• Your task: Give every entry again precisely as it appears.

• Provided material:
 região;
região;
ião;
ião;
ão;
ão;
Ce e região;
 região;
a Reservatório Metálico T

• Exercise answer:
 região;
região;
ião;
ião;
ão;
ão;
Ce e região;
 região;
a Reservatório Metálico T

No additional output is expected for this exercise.